“Daily news podcasts make up less than 1% of all podcasts produced but account for more than 10% of the overall downloads in the United States,” writes Sarah Scire of Nieman Lab. This is according to a new report from the Reuters Institute for the Study of Journalism, which looked at 102 dailies in six countries.
The Daily from The New York Times “gets a lot of credit in this report,” Scire says. Three years after launch, its influence has stuck. “Thirty seven daily news podcasts have been launched within the last year, including a number of “pop-up” coronavirus podcasts that, despite a warp-speed production process, found success.”
Reuters found that “these shows are clearly punching well above their weight with audiences,” which tend to be younger and better-educated. As listeners face an onslaught of urgent news, the daily format mercifully expands our options (“Deep dives! Extended chats! News bulletins!
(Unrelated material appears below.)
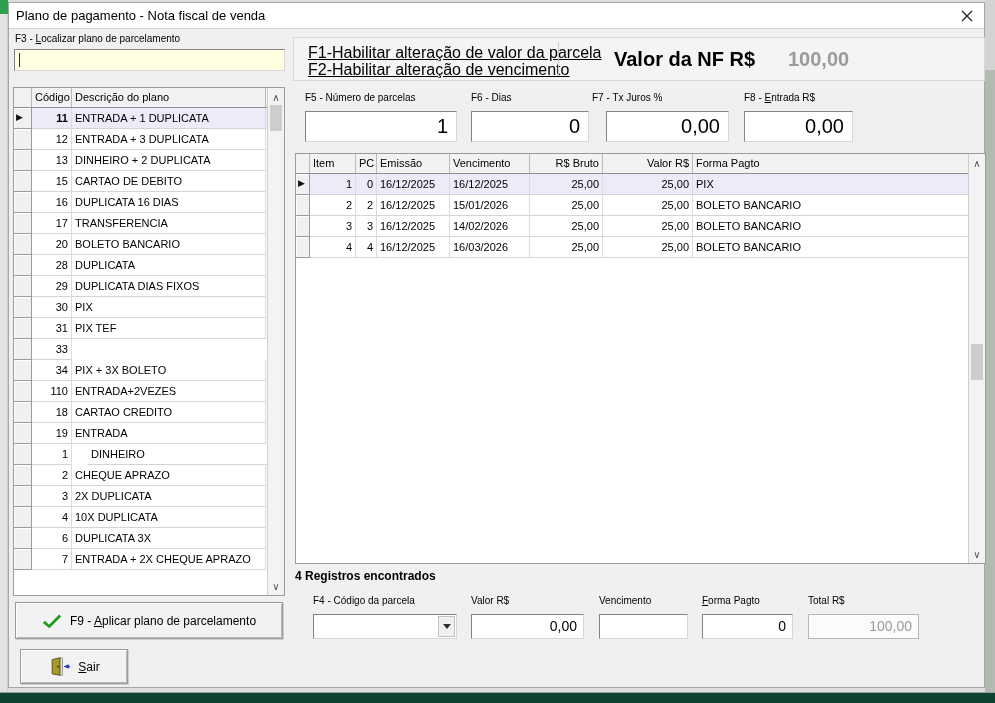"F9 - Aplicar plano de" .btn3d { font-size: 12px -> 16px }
Microbulletins!”) for consuming it.
Fresh off the ordeal of election coverage, Edison Research SVP Tom Webster observes how insulated our echo chambers have become. “Our filter bubbles are destroying our ability for civil debate,” he tells podcasters. “I don’t have anything grander to ask here than for all of us to ask ourselves as media creators, ‘am I helping?’”
Our conversations matter because listeners internalize them. “Podcasts have a unique opportunity to contribute to the public narrative, to the body politic, that other media simply do not — you start from a position of trust,” Webster writes. “Imagine what you can do with that, even on your board game podcast.”
Webster urges creators to talk politics (not that kind). “Politics, at its heart, is nothing more than the dynamics of a group making decisions to benefit that group. That means arguing to learn, not to convince,” he writes. “It means patience. And it means recognizing the good before allowing yourself to demonize the bad.”